Karnataka Private Medical Colleges seek 20 percent MBBS fee hike, Govt to take decision
Bengaluru: Citing the huge losses during the COVID-19 pandemic as the reason, the Private medical colleges in Karnataka are likely to hike their fees for undergraduate medical courses by a minimum of twenty percent.
Apart from the financial loss due to COVID, the colleges have pointed towards the establishment of oxygen plants on the campus, stoppage of non-Covid treatment during peak of COVID as reasons for increasing the fees, reports TOI.
Meanwhile, in order to discuss the issue, the Government has called a meeting today.
Medical Dialogues had earlier reported about the possibility of hike in the fees for MBBS and BDS courses in the medical colleges of Karnataka. According to the reports, speculations were there that the fees would be increased by 15% in the Government seats and 25% in the private seats.
In order to arrive at a decision regarding the fee hike, a meeting was scheduled between Medical Education minister and the private medical college representatives on October 21, 2021. However, it had to be cancelled as the minister was busy with prior commitments.
As per the latest media report by the Times of India, even though the private medical colleges are claiming a hike in the fee by 30%, medical education director Dr PG Girish has clarified that the proposal seeks to increase the fees by 20%. He has further informed the daily that "The government has called a meeting on Monday to discuss it."
Currently, Karnataka has a total number of 60 medical colleges with 19 belonging to Government sector and 41 to private. The state offers undergraduate medical education in a total number of 9345 medical students, revealed the data presented by MoS Health Dr Bharati Pravin Pawar. The daily adds that among these medical seats, the state has control over 75% of them.
It was 2019, when the UG medical fees in the State medical colleges were increased for the last time. Now, the students need to pay Rs 1.4 lakh per year for the Government quota seats in private medical colleges and Rs Rs 59,850 in a government college.

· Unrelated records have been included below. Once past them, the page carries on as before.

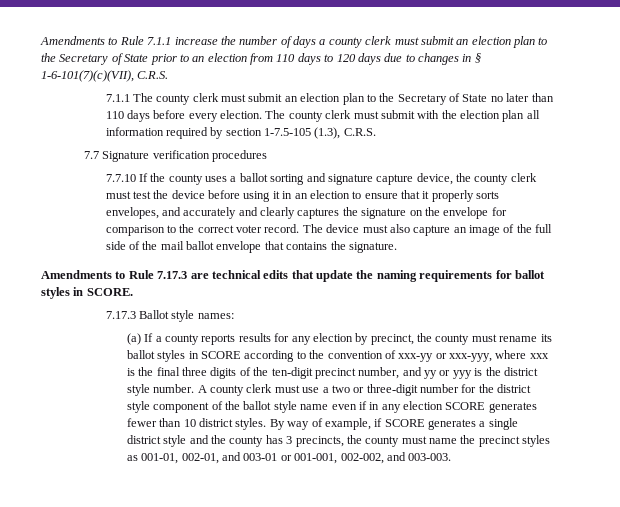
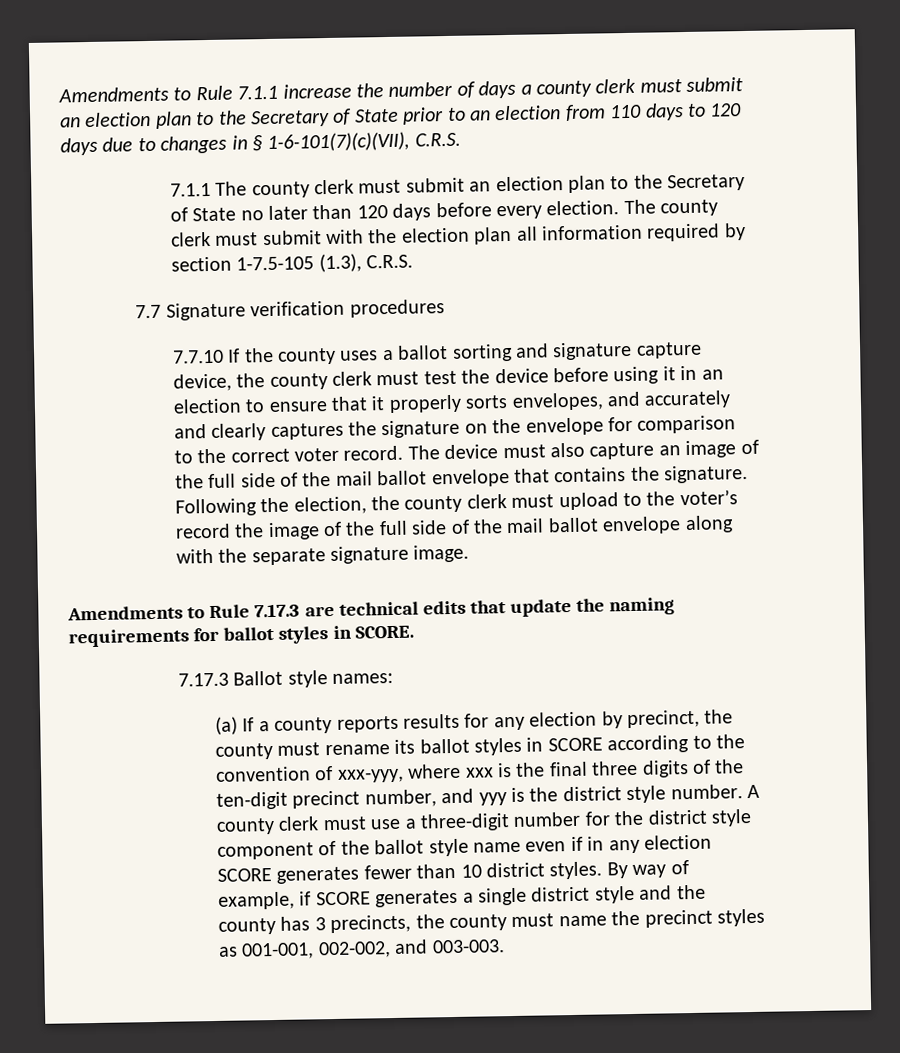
[105,111,124,119] 110 -> [356,205,388,219] 120
(397, 247) none -> [174,489,738,517] [174,515,734,541] [175,544,470,566] Following the election, the county clerk must upload to the voter’s record the image of the full side of the mail ballot envelope along with the separate signature image.
[398,353,447,362] xxx-yy or -> (334, 773) none
[424,370,451,379] yy or -> (475, 796) none
[331,385,365,393] two or -> (417, 823) none
[141,452,292,464] 001-01, 002-01, and 003-01 or -> (238, 951) none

However, after the fee revision back in 2019, the pandemic struck the country and the colleges were almost shut for non-COVID admissions, which ultimately resulted in the loss of income for the medical colleges and made it allegedly hard for the managements to run the colleges.
Advocating for a hike in the course fees, the medical college managements have further cited that as the seats would be allotted via all-India counseling from 2021-22 onwards, this year, the colleges would get the last chance to negotiate with the Government regarding the fees.
Further pointing out the huge loss due to the COVID-19 pandemic, MR Jayaram, chairman, MS Ramaiah Medical College, and chairman of Karnataka Professional Colleges' Foundation has informed TOI how the colleges are basically being run by the government for the last one and half years.
"In our hospital, we handed 800 beds to the government for Covid treatment. No other treatment could be taken up in that period. Medical college hospitals are running without any income since the pandemic began. Many students have not paid full fee and are opting for installments," he said.
Another major reason that the managements are citing for a fee hike is the mandatory requirement of establishing oxygen plants and COVID testing facility inside the campus.
While commenting on the matter, the chief of a private medical college in Karnataka further told the daily, "The state government has agreed to bear 70% of cost of oxygen plant construction, yet colleges have to spend a minimum Rs 1.3 crore."